Richard Jones r1chardj0n3s at gmail.com
Mon Nov 17 01:07:43 UTC 2014


On 17 November 2014 11:11, Thomas Goirand <zigo at debian.org> wrote:

> On 11/15/2014 05:03 AM, Matthias Runge wrote:
> > On 14/11/14 16:21, Adam Young wrote:
> >
> >> Example:  I don't need Grunt to run a web server.  I need Apache for
> >> that.  Grunt does not need to be in the distro, mod_wsgi does.
> >
> > I will need every tool required to run e.g. unit tests or selenium tests
> > to be packaged. Why? Because our builders don't have access to the
> > internet and I want to be sure, the packaged version of horizon still
> > passes tests.
> >
> > Matthias
>
> Except that selenium is non-free: it's in the non-free repository of
> Debian, because it contains a pre-built .xpi plugin for firefox, which
> itself contains pre-built .so and .dll files.
>

Hasn't this issue already been addressed?
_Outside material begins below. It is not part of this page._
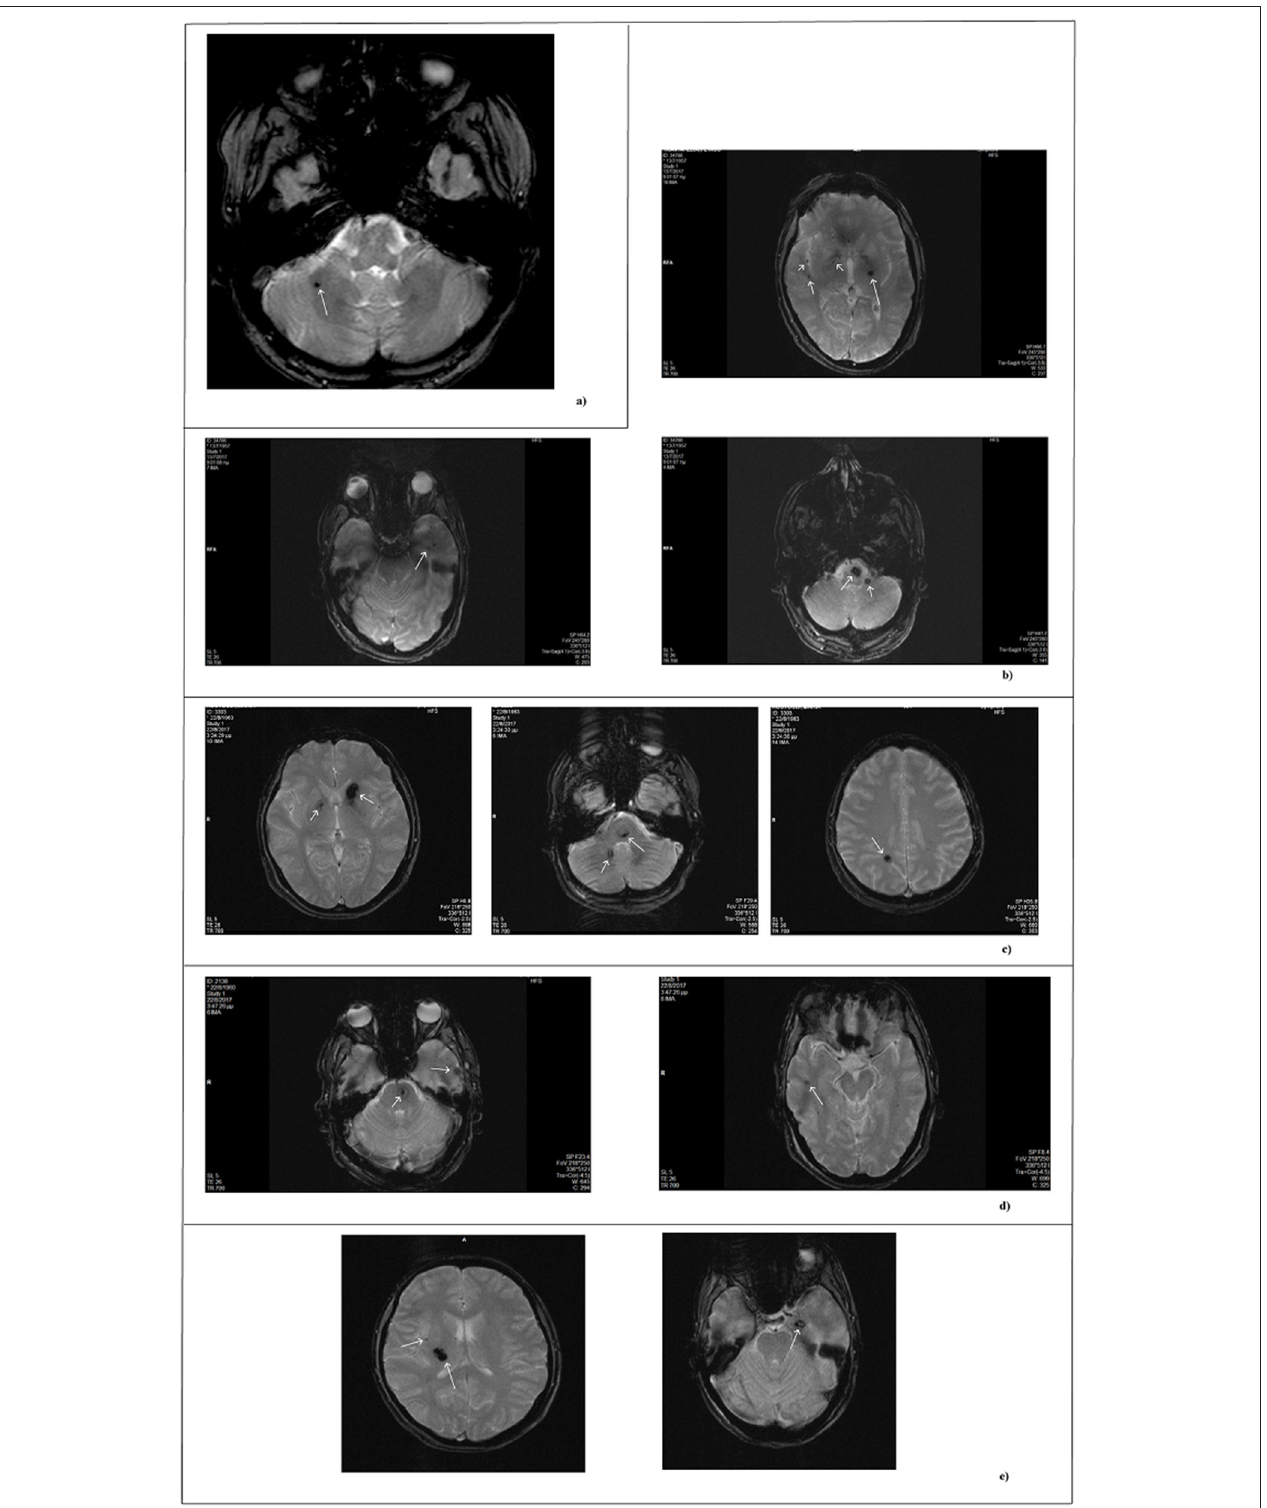
FIGURE 1 | MRI scan of patients. MRI images obtained by T2- weighted gradient echo sequences. Each panel refers to a single patient. (a) Single lesion detected in the sporadic patient. (b–e) Lesions of affected family members. In reference to Figure 2 : (b) II-1; (c) II-3; (d) II-4; (e) III-13.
Horizon currently uses
Selenium-based integration tests.



> So, we're on the same page, but selenium is a bad tool... :)
>
> Chatting with Maxime Vidori on IRC, there's a bunch of alternative
> solutions that we could use instead of Selenium. PhantomJS for example
> is already in Debian main. I would very much welcome switching to that
> instead of Selenium.
>

PhantomJS isn't a testing framework - it's just a headless browser that's
scriptable from Javascript. It has a webdriver for Selenium, which is a
testing framework. If you ditch Selenium then you need to replace it with a
testing framework on top of PhantomJS.

There's also CasperJS which is an entirely separate testing framework built
over PhantomJS (and SlimerJS, which looks to be similar to PhantomJS except
built on Gecko - but not headless). It's very JUnit. Some people like that
;)

While Selenium has issues, I'm concerned that there's very few people out
there in the wilds doing interface testing without it. Indeed there's
people advocating for Selenium over PhantomJS directly. Using PhantomJS
directly means we won't have a suite of tests we can then target at IE,
Safari, etc to ensure that the interface works there in an automated
fashion. PhantomJS might be built on WebKit, but it's different enough from
Chrome that you still want to run your tests on Chrome to ensure the
interface actually works. SlimerJS does allow the testing to be slightly
broader, but we'd still miss automated IE and Safari tests.